The $487.1 million statutory net profit after tax includes significant movements in non-cash fair value adjustments, including a $354 million increase in like-for-like fair value of investment properties.

SCP said, excluding non-cash and one-off items, funds from operations (“FFO”) was $192.7 million. The main reasons for this increase were acquisitions and comparable net operating income growth.

“Pleasingly, our earnings per unit is now above the pre-COVID level,” said SCA Property CFO, Mark Flemming.
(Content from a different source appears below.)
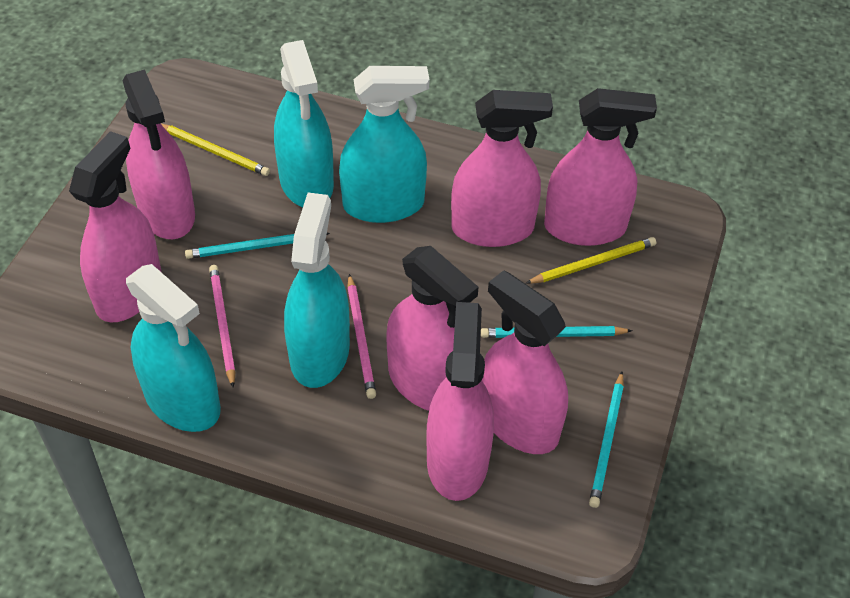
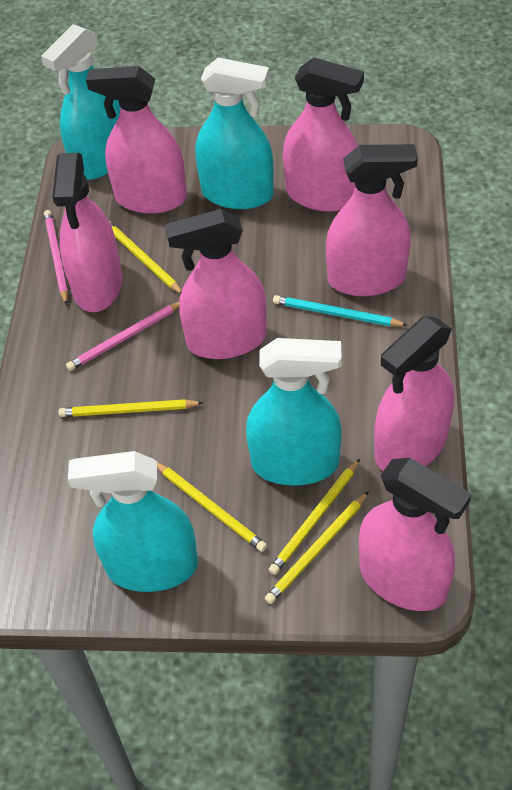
turquoise pencil: [185,233,330,259] [481,326,632,338] [589,372,624,508] = 3 -> [273,295,408,326] = 1
yellow pencil: [161,124,270,176] [525,237,656,284] = 2 -> [58,399,203,417] [109,221,182,294] [157,462,267,552] [265,491,369,604] [269,459,360,575] = 5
“This has been the result of solid operational performance in a challenging environment and a strong balance sheet enabling investment in acquisitions, developments and funds management. Our gearing is at the lower end of our target range and post-year end 81% of our debt is fixed or hedged,”

“We have also progressed our funds management strategy during the year, commencing a new joint venture fund with GIC (named the SCA Metro Fund), and successfully winding up our final SURF fund.

“The SCA Metro Fund positions us to access relatively lower return metropolitan neighbourhoods, in partnership with a high quality and globally recognised partner, while growing asset-light management fee income. The GIC partnership is a strong endorsement of our expertise in the neighbourhood shopping centre segment.”